WHAT TO WORK ON
Repeat only the lines below that run from the line with "e per il Tuo Futuro" to the line with "om I skal mod", ends included; skip every picture.

PROVIDED RECORDS
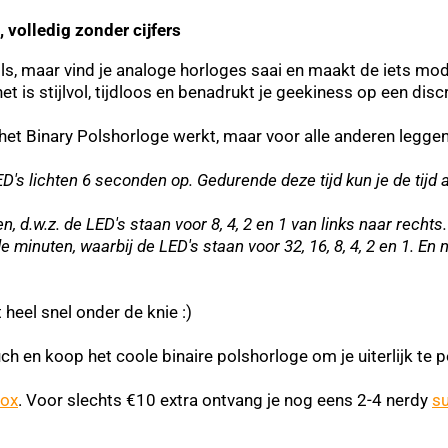
 volledig zonder cijfers
s, maar vind je analoge horloges saai en maakt de iets mode
het is stijlvol, tijdloos en benadrukt je geekiness op een di
e het Binary Polshorloge werkt, maar voor alle anderen legge
s lichten 6 seconden op. Gedurende deze tijd kun je de tijd a
n, d.w.z. de LED's staan voor 8, 4, 2 en 1 van links naar recht
 minuten, waarbij de LED's staan voor 32, 16, 8, 4, 2 en 1. En nat
t heel snel onder de knie :)
h en koop het coole binaire polshorloge om je uiterlijk te p
ox
. Voor slechts €10 extra ontvang je nog eens 2-4 nerdy
su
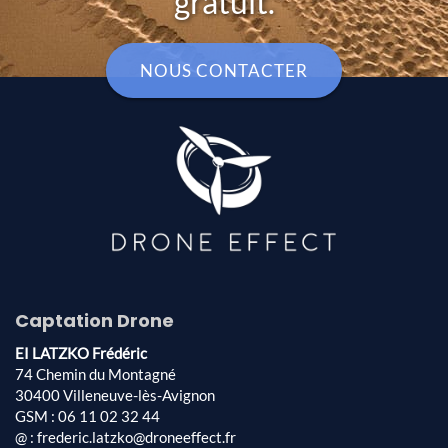
gratuit.
NOUS CONTACTER
Captation Drone
EI LATZKO Frédéric
74 Chemin du Montagné
30400 Villeneuve-lès-Avignon
GSM : 06 11 02 32 44
@ : frederic.latzko@droneeffect.fr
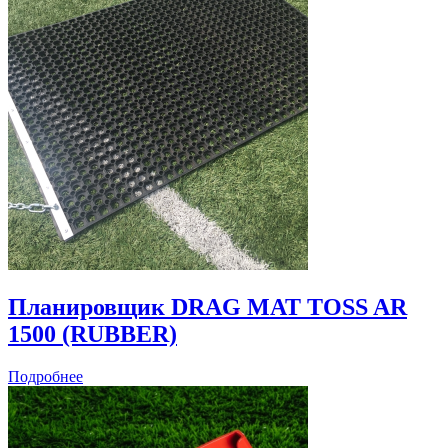
Планировщик DRAG MAT TOSS AR
1500 (RUBBER)
Подробнее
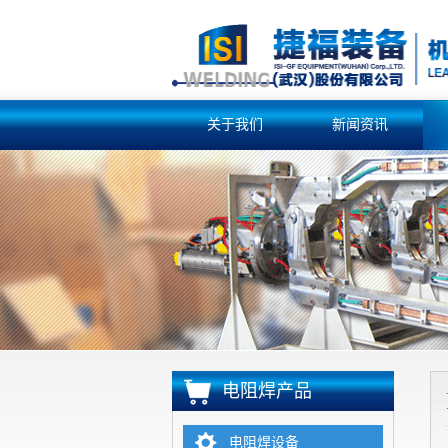
关于我们
新闻资讯
电阻焊产品
电阻焊设备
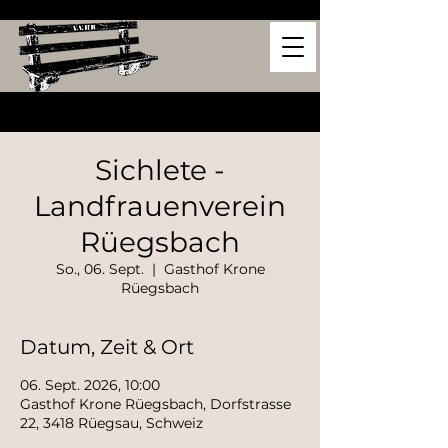
Sichlete -
Landfrauenverein
Rüegsbach
So., 06. Sept.
  |  
Gasthof Krone
Rüegsbach
Datum, Zeit & Ort
06. Sept. 2026, 10:00
Gasthof Krone Rüegsbach, Dorfstrasse
22, 3418 Rüegsau, Schweiz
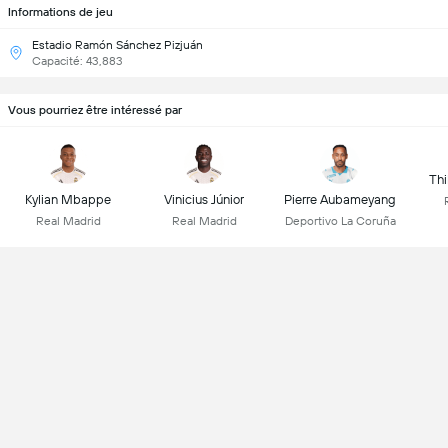
Informations de jeu
Estadio Ramón Sánchez Pizjuán
Capacité: 43,883
Vous pourriez être intéressé par
Thi
Kylian Mbappe
Vinicius Júnior
Pierre Aubameyang
Real Madrid
Real Madrid
Deportivo La Coruña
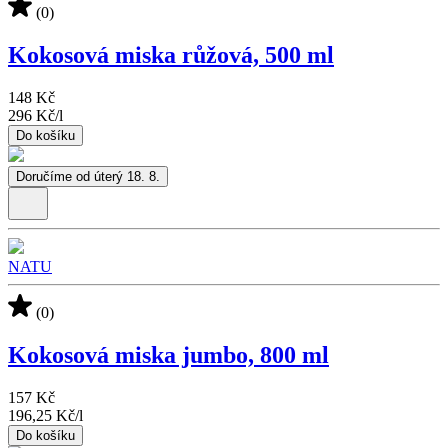
(0)
Kokosová miska růžová, 500 ml
148 Kč
296 Kč
/
l
Do košíku
Doručíme od úterý 18. 8.
NATU
(0)
Kokosová miska jumbo, 800 ml
157 Kč
196,25 Kč
/
l
Do košíku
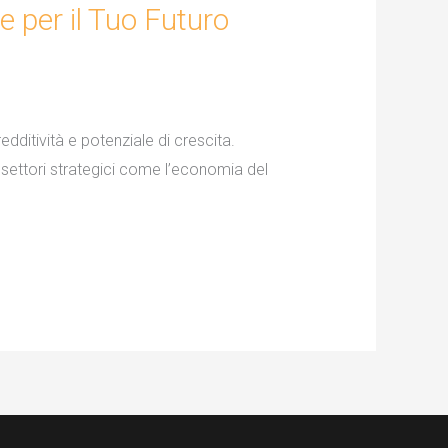
e per il Tuo Futuro
edditività e potenziale di crescita.
a settori strategici come l’economia del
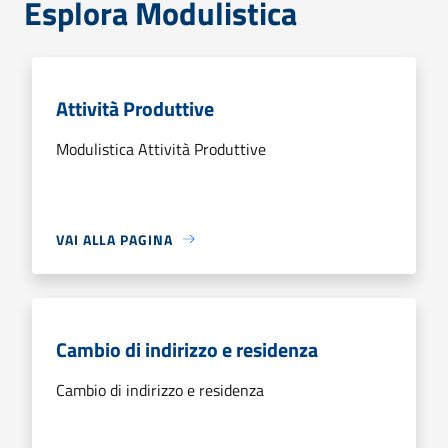
Esplora Modulistica
Attività Produttive
Modulistica Attività Produttive
VAI ALLA PAGINA
Cambio di indirizzo e residenza
Cambio di indirizzo e residenza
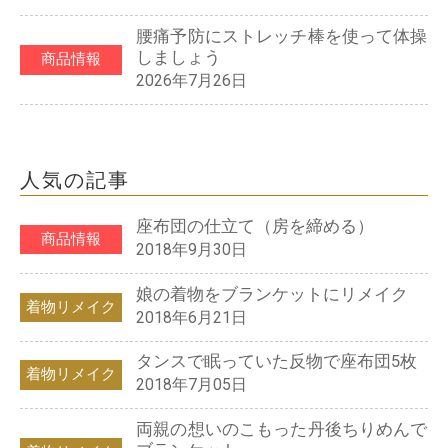
腰痛予防にストレッチ棒を使って体操
しましょう
商品情報
2026年7月26日
人気の記事
座布団の仕立て（房を締める）
商品情報
2018年9月30日
娘の着物をブランケットにリメイク
着物リメイク
2018年6月21日
タンスで眠っていた反物で座布団5枚
着物リメイク
2018年7月05日
両親の想いのこもった丹後ちりめんで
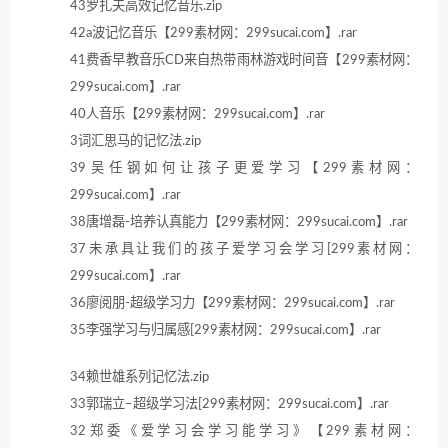
43罗扎夫高效记忆音乐.zip
42a波记忆音乐【299素材网：299sucai.com】.rar
41费香早教音乐CD来自热带雨林游戏时间音【299素材网：
299sucai.com】.rar
40人音乐【299素材网：299sucai.com】.rar
3词汇思马的记忆法.zip
39吴任钢如何让孩子更爱学习【299素材网：
299sucai.com】.rar
38唐增磊-培养认真能力【299素材网：299sucai.com】.rar
37未承具让我们的孩子爱学习会学习[299素材网：
299sucai.com】.rar
36廖阅朋-超级学习力【299素材网：299sucai.com】.rar
35李强学习与归属感[299素材网：299sucai.com】.rar
34赖世雄系列记忆法.zip
33郭瑞立–超级学习法[299素材网：299sucai.com】.rar
32郑委《爱学习会学习能学习》【299素材网：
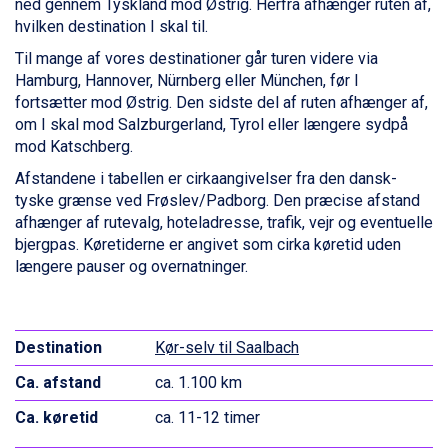
ned gennem Tyskland mod Østrig. Herfra afhænger ruten af,
Saalbach fra DKK 5.945
hvilken destination I skal til.
Sölden fra DKK 8.445
Til mange af vores destinationer går turen videre via
Bad Hofgastein fra DKK 5.495
Hamburg, Hannover, Nürnberg eller München, før I
Champoluc fra DKK 3.795
fortsætter mod Østrig. Den sidste del af ruten afhænger af,
Sestriere fra DKK 4.395
om I skal mod Salzburgerland, Tyrol eller længere sydpå
Fieberbrunn fra DKK 6.145
mod Katschberg.
Wagrain fra DKK 4.645
Ischgl fra DKK 7.095
Afstandene i tabellen er cirkaangivelser fra den dansk-
St. Anton fra DKK 7.245
tyske grænse ved Frøslev/Padborg. Den præcise afstand
Zell am See fra DKK 4.095
afhænger af rutevalg, hoteladresse, trafik, vejr og eventuelle
Livigno fra DKK 4.145
bjergpas. Køretiderne er angivet som cirka køretid uden
Canazei fra DKK 4.745
længere pauser og overnatninger.
Ponte di Legno fra DKK 4.745
Bad Gastein fra DKK 4.195
Alleghe fra DKK 5.595
Kør-selv til Saalbach
Sauze dOulx fra DKK 4.045
Arabba fra DKK 7.045
ca. 1.100 km
La Thuile fra DKK 4.595
Val Thorens fra DKK 5.395
ca. 11-12 timer
Cervinia fra DKK 5.295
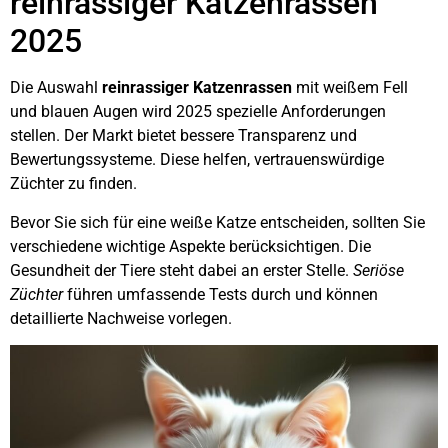
reinrassiger Katzenrassen
2025
Die Auswahl
reinrassiger Katzenrassen
mit weißem Fell
und blauen Augen wird 2025 spezielle Anforderungen
stellen. Der Markt bietet bessere Transparenz und
Bewertungssysteme. Diese helfen, vertrauenswürdige
Züchter zu finden.
Bevor Sie sich für eine weiße Katze entscheiden, sollten Sie
verschiedene wichtige Aspekte berücksichtigen. Die
Gesundheit der Tiere steht dabei an erster Stelle.
Seriöse
Züchter
führen umfassende Tests durch und können
detaillierte Nachweise vorlegen.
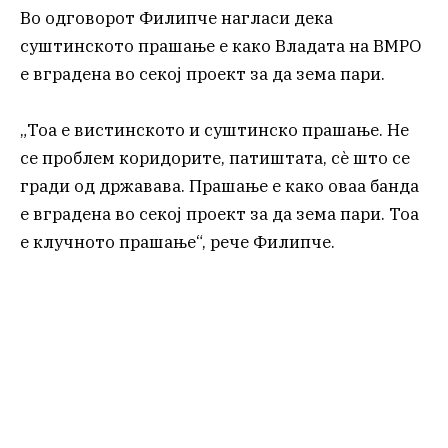
Во одговорот Филипче нагласи дека
суштинското прашање е како Владата на ВМРО
е вградена во секој проект за да зема пари.
„Тоа е вистинското и суштинско прашање. Не
се проблем коридорите, патиштата, сè што се
гради од државава. Прашање е како оваа банда
е вградена во секој проект за да зема пари. Тоа
е клучното прашање“, рече Филипче.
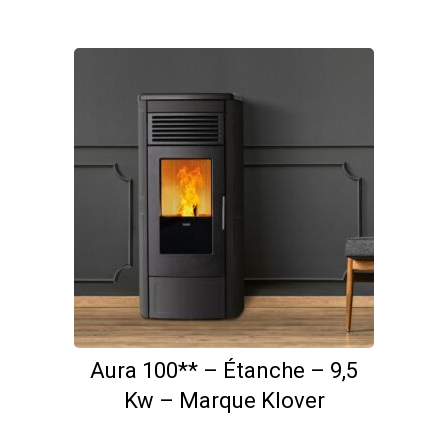
Aura 100** – Étanche – 9,5
Kw – Marque Klover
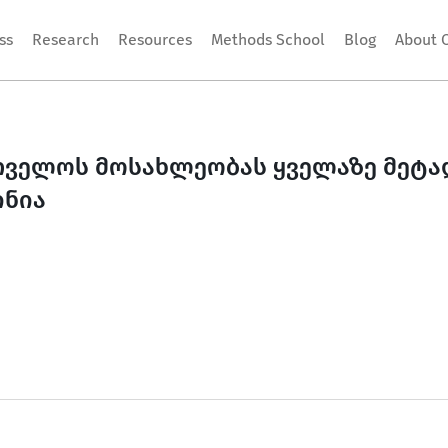
ss
Research
Resources
Methods School
Blog
About 
თველოს მოსახლეობას ყველაზე მეტა
ინია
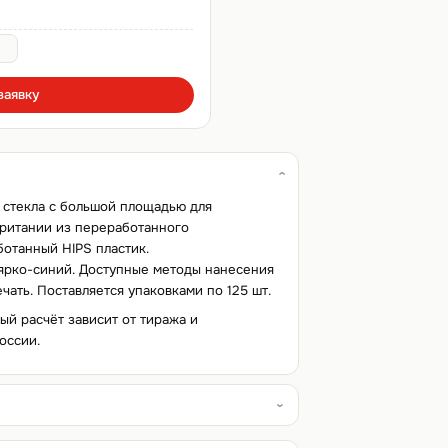
заявку
 стекла с большой площадью для
ритании из переработанного
ботанный HIPS пластик.
 ярко-синий. Доступные методы нанесения
чать. Поставляется упаковками по 125 шт.
ный расчёт зависит от тиража и
оссии.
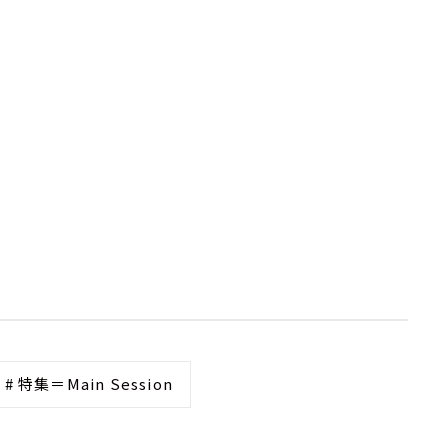
# 特集＝Main Session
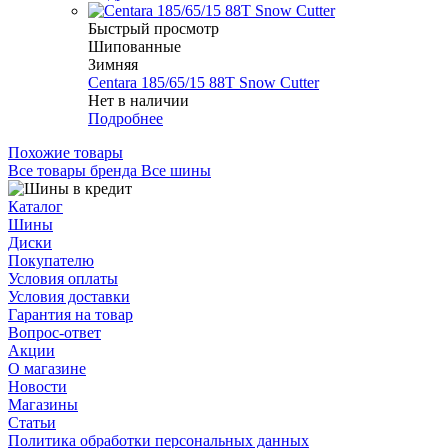
Быстрый просмотр
Шипованные
Зимняя
Centara 185/65/15 88T Snow Cutter
Нет в наличии
Подробнее
Похожие товары
Все товары бренда Все шины
Каталог
Шины
Диски
Покупателю
Условия оплаты
Условия доставки
Гарантия на товар
Вопрос-ответ
Акции
О магазине
Новости
Магазины
Статьи
Политика обработки персональных данных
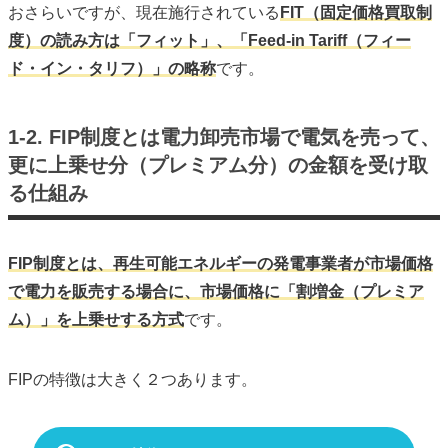
おさらいですが、現在施行されている
FIT（固定価格買取制
度）の読み方は「フィット」、「Feed-in Tariff（フィー
ド・イン・タリフ）」の略称
です。
1-2. FIP制度とは電力卸売市場で電気を売って、
更に上乗せ分（プレミアム分）の金額を受け取
る仕組み
FIP制度とは、再生可能エネルギーの発電事業者が市場価格
で電力を販売する場合に、市場価格に「割増金（プレミア
ム）」を上乗せする方式
です。
FIPの特徴は大きく２つあります。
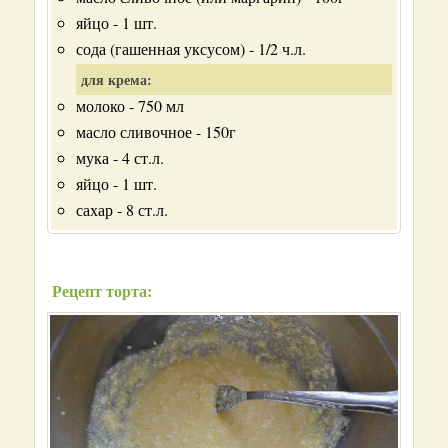
яйцо - 1 шт.
сода (гашенная уксусом) - 1/2 ч.л.
для крема:
молоко - 750 мл
масло сливочное - 150г
мука - 4 ст.л.
яйцо - 1 шт.
сахар - 8 ст.л.
Рецепт торта:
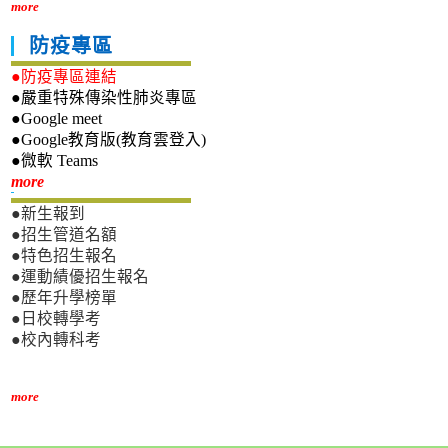
more
防疫專區
●防疫專區連結
●嚴重特殊傳染性肺炎專區
●Google meet
●Google教育版(教育雲登入)
●微軟 Teams
新生專區
more
●新生報到
●招生管道名額
●特色招生報名
●運動績優招生報名
●歷年升學榜單
●日校轉學考
●校內轉科考
more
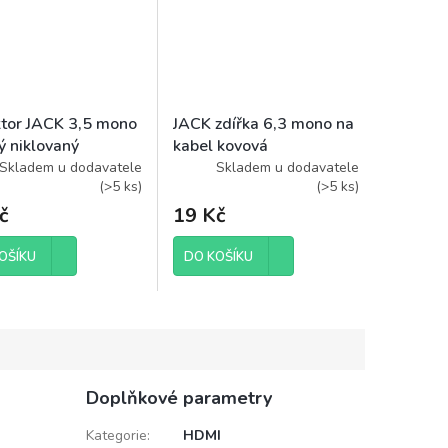
tor JACK 3,5 mono
JACK zdířka 6,3 mono na
ý niklovaný
kabel kovová
Skladem u dodavatele
Skladem u dodavatele
(
>5 ks
)
(
>5 ks
)
č
19 Kč
OŠÍKU
DO KOŠÍKU
Doplňkové parametry
Kategorie
:
HDMI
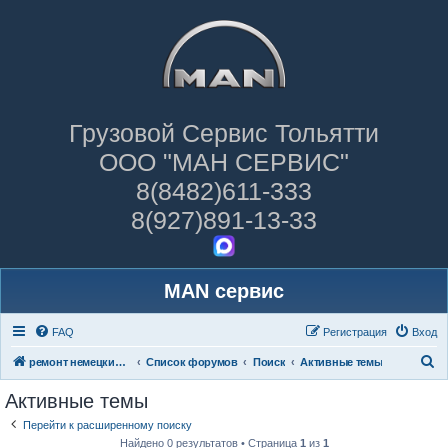
Грузовой Сервис Тольятти
ООО "МАН СЕРВИС"
8(8482)611-333
8(927)891-13-33
MAN сервис
FAQ
Регистрация
Вход
П
ремонт немецких грузовиков
Список форумов
Поиск
Активные темы
о
Активные темы
и
Перейти к расширенному поиску
с
Найдено 0 результатов • Страница
1
из
1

THE COMPLETED TASK
e per il Tuo Futuro
edditività e potenziale di crescita.
a settori strategici come l’economia del
Esplora Modulistica
Attività Produttive
Modulistica Attività Produttive
VAI ALLA PAGINA
Cambio di indirizzo e residenza
Cambio di indirizzo e residenza
腰痛予防にストレッチ棒を使って体操
しましょう
商品情報
2026年7月26日
人気の記事
座布団の仕立て（房を締める）
商品情報
2018年9月30日
娘の着物をブランケットにリメイク
着物リメイク
2018年6月21日
タンスで眠っていた反物で座布団5枚
着物リメイク
2018年7月05日
両親の想いのこもった丹後ちりめんで
43罗扎夫高效记忆音乐.zip
42a波记忆音乐【299素材网：299sucai.com】.rar
41费香早教音乐CD来自热带雨林游戏时间音【299素材网：
299sucai.com】.rar
40人音乐【299素材网：299sucai.com】.rar
3词汇思马的记忆法.zip
39吴任钢如何让孩子更爱学习【299素材网：
299sucai.com】.rar
38唐增磊-培养认真能力【299素材网：299sucai.com】.rar
37未承具让我们的孩子爱学习会学习[299素材网：
299sucai.com】.rar
36廖阅朋-超级学习力【299素材网：299sucai.com】.rar
35李强学习与归属感[299素材网：299sucai.com】.rar
34赖世雄系列记忆法.zip
33郭瑞立–超级学习法[299素材网：299sucai.com】.rar
32郑委《爱学习会学习能学习》【299素材网：
ned gennem Tyskland mod Østrig. Herfra afhænger ruten af,
Saalbach fra DKK 5.945
hvilken destination I skal til.
Sölden fra DKK 8.445
Til mange af vores destinationer går turen videre via
Bad Hofgastein fra DKK 5.495
Hamburg, Hannover, Nürnberg eller München, før I
Champoluc fra DKK 3.795
fortsætter mod Østrig. Den sidste del af ruten afhænger af,
Sestriere fra DKK 4.395
om I skal mod Salzburgerland, Tyrol eller længere sydpå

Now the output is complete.